[[ Selected excerpt, beginning ]]

The people of Ecuador are rising up to refound their country as a pluri-national homeland for all. This inspiring movement, with Ecuador's indigenous peoples at its heart, is part of the revolution spreading across the Americas, laying the groundwork for a new, fairer, world. Ecuador Rising aims to bring news and analysis of events unfolding in Ecuador to english speakers.

Friday, April 13, 2007

Ecuador's leftist president steamrolling over foes, likely to win Sunday's constitution vote

IHT, April 12, 2007

QUITO, Ecuador: Seemingly poised for victory in Sunday's vote to fundamentally reshape Ecuador's government, President Rafael Correa has been drawing big crowds with vitriolic speeches from the balcony of the presidential palace, assailing his critics as abusive and corrupt.

The more he lashes out, the more his bond with Ecuador's poor majority seems to strengthen. Tall and charismatic, he has maintained a 70 percent popularity rating, and polls show a majority of voters on Sunday will approve the election of a special assembly with unlimited powers to write a new constitution undercutting Ecuador's traditional parties.

A political newcomer with a doctorate in economics from the University of Illinois, Correa, 44, won election last November with a power-to-the-people message, promising to clip the wings of Ecuador's discredited political establishment, which he blames for the country's deeply rooted corruption and political instability.

As Ecuador's eighth president in a decade, he says an all-new set of rules is necessary to bring political, social and economic stability. But critics see increasing similarities to his ally Hugo Chavez, Venezuela's firebrand president, and say his authoritarian style does not bode well for Ecuador's fledgling democracy.

"Correa is trying to achieve in two months what it took Chavez eight years to do," said opposition Congressman Federico Perez, one of 57 members of the 100-seat legislature who were fired in March by an electoral court for trying to block the referendum.

The ousted congressmen were replaced by alternates chosen during last October's elections, many of them sympathetic to the president. Correa ran no candidates for Congress, which he assailed as a "sewer of corruption." But he had support from other leftist parties, which formed a minority bloc, and the purge in March may have given him majority control of Congress.

In Venezuela, Chavez supporters now control the high courts, most governorships, and every seat in Congress, which recently granted him special powers to decree laws for 18 months.

Without a new constitution, Correa's ability to get his way depends more on his rhetoric and strong will — as well as his use of executive power.

[[ Selected excerpt, end ]]
[[ Information, beginning ]]

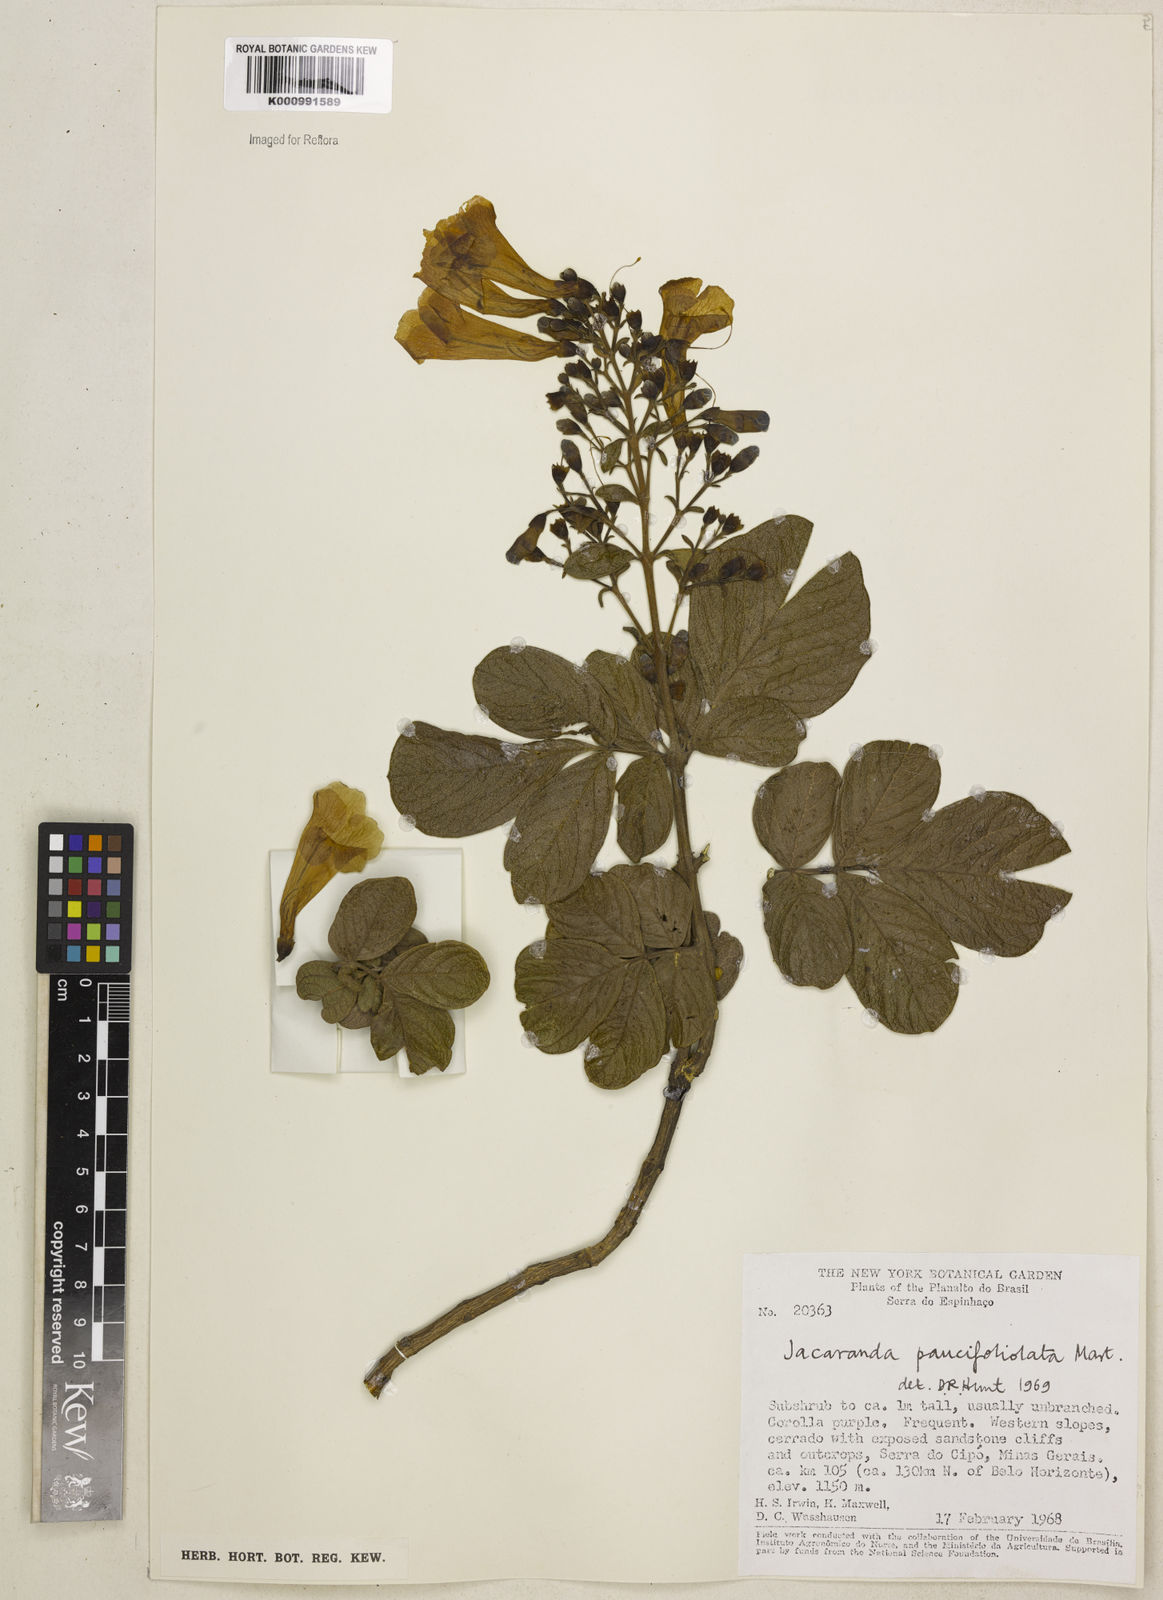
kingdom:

[[ Information, end ]]
[[ Information, beginning ]]

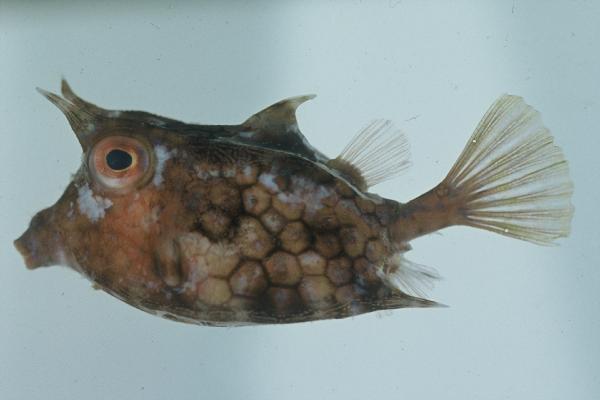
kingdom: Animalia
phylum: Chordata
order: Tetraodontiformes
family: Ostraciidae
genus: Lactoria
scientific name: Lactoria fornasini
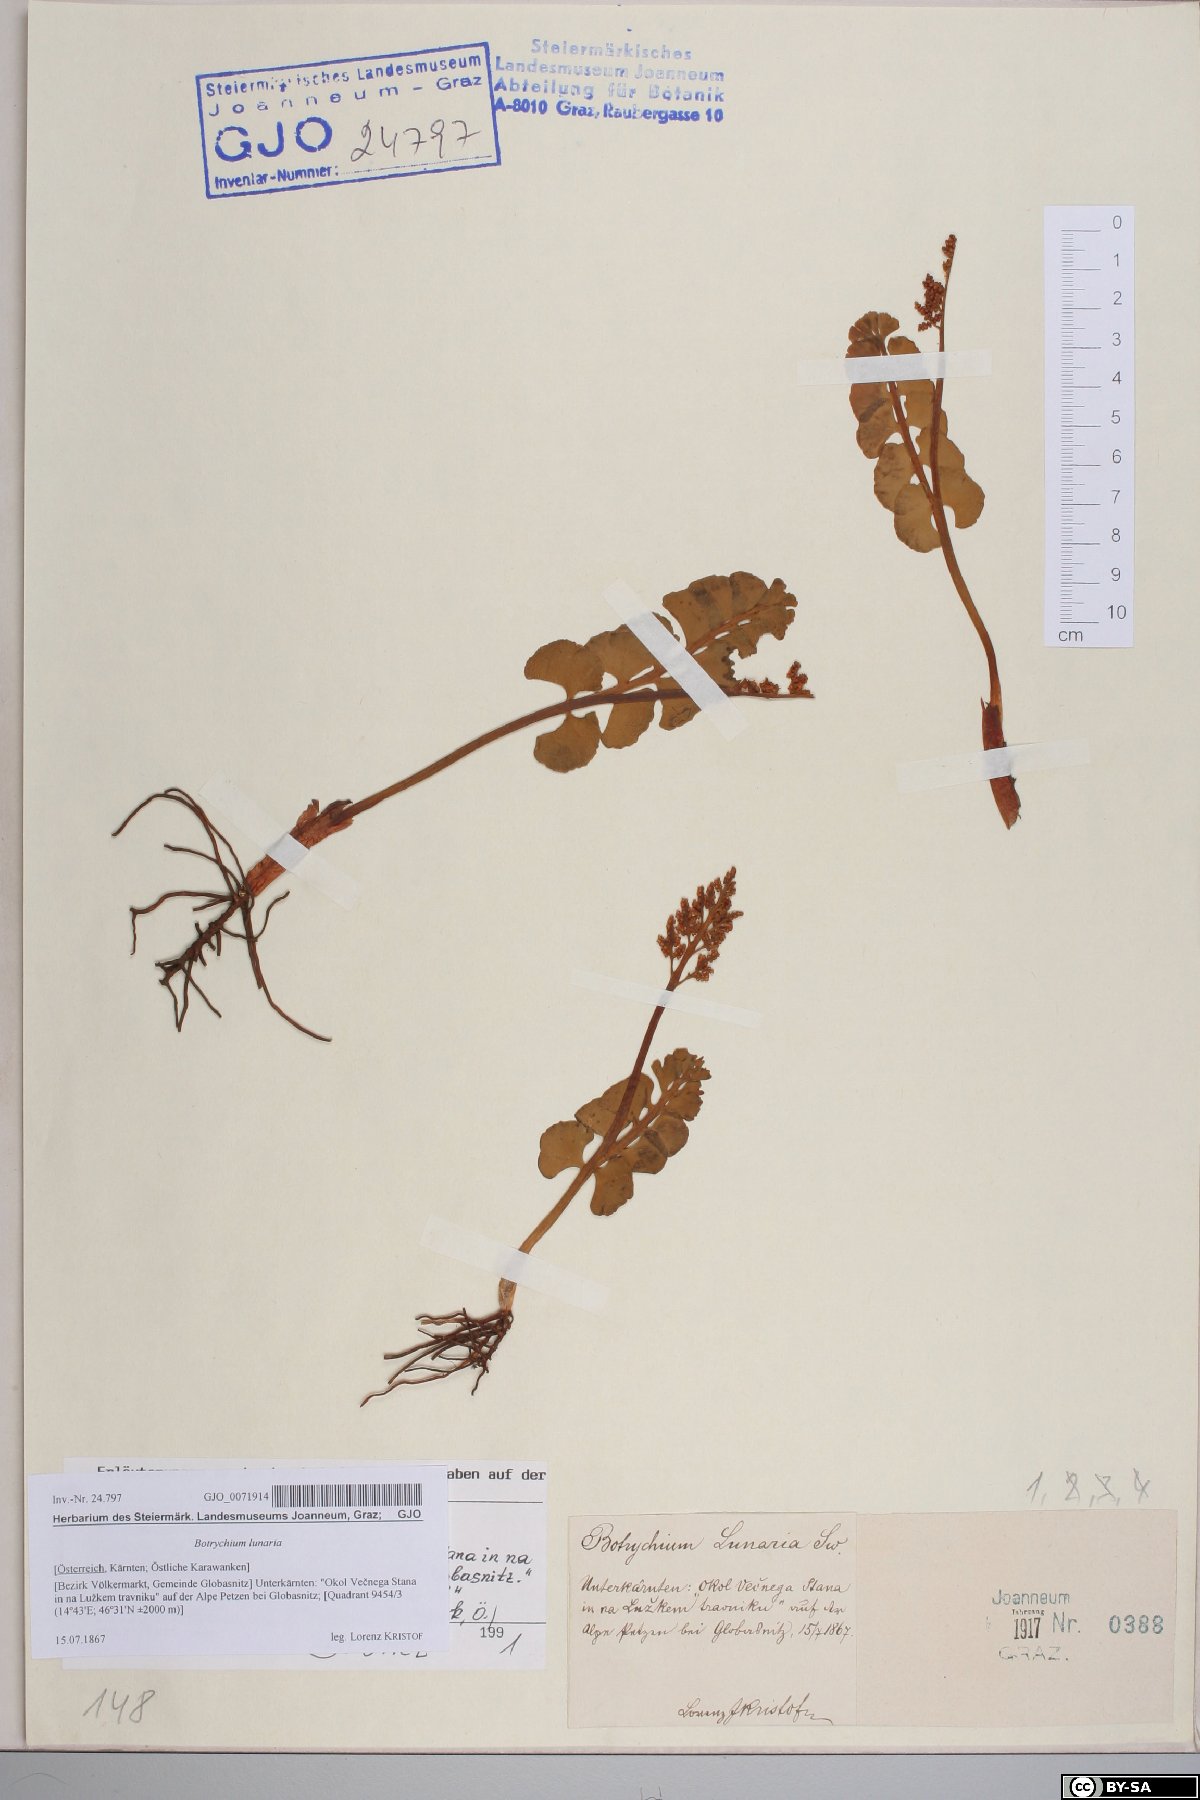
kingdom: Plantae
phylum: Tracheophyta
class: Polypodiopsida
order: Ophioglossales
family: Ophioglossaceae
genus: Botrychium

[[ Information, end ]]

# Work task 1
In the article on Ecuador's constitution vote, what popularity rating has Correa maintained?
# Work task 2
Give again the part of the article on Ecuador's constitution vote that opens with the words containing "The more he" and closes with "and political instability.", substituting "magnetic" for "charismatic".
# Work task 3
Resume the article on Ecuador's constitution vote from where it stops.

# Expected output 1
70 percent

# Expected output 2
The more he lashes out, the more his bond with Ecuador's poor majority seems to strengthen. Tall and magnetic, he has maintained a 70 percent popularity rating, and polls show a majority of voters on Sunday will approve the election of a special assembly with unlimited powers to write a new constitution undercutting Ecuador's traditional parties.

A political newcomer with a doctorate in economics from the University of Illinois, Correa, 44, won election last November with a power-to-the-people message, promising to clip the wings of Ecuador's discredited political establishment, which he blames for the country's deeply rooted corruption and political instability.

# Expected output 3
For example, most constitutional experts agreed that Ecuador's Supreme Electoral Tribunal lacked the authority to dismiss the 57 congressmen. But Correa sent police to prevent the lawmakers from returning to their offices, and mobs of his supporters punched and kicked them in the streets.

Although the wording of the new constitution would be up to a special assembly of members elected at a later date, Correa hopes his supporters will control the body, and a growing number of critics warn that he might use it to obtain dictatorial powers.

"It's not a project for a better democracy. It's a project to accumulate power," said Oswaldo Hurtado, a respected intellectual who served as president in 1981-1984. "All dictators always have had constitutions made to fit them."

Benjamin Ortiz, who runs a Quito think tank, calls Correa intolerant and authoritarian. "Without the checks and balances of institutions, he could reach the extreme of turning into a dictator."

Correa defended his vitriolic rhetoric in a television interview Wednesday.

"What I do is respond straight out, with the energy, the passion, the vehemence that characterize me," he said.

That message resonates with Luis Anaya, a 54-year-old pharmaceutical salesman sitting on a bench in front of the presidential palace, who said he supports the president's effort to "move the country forward" with a new constitution.

Correa has "a sincere, frank style," Anaya said. "He says what he thinks, not like the old-time traditional politicians who said one thing but thought something else."

But his penchant for insulting foes worries critics, who say it reveals a dangerous intolerance.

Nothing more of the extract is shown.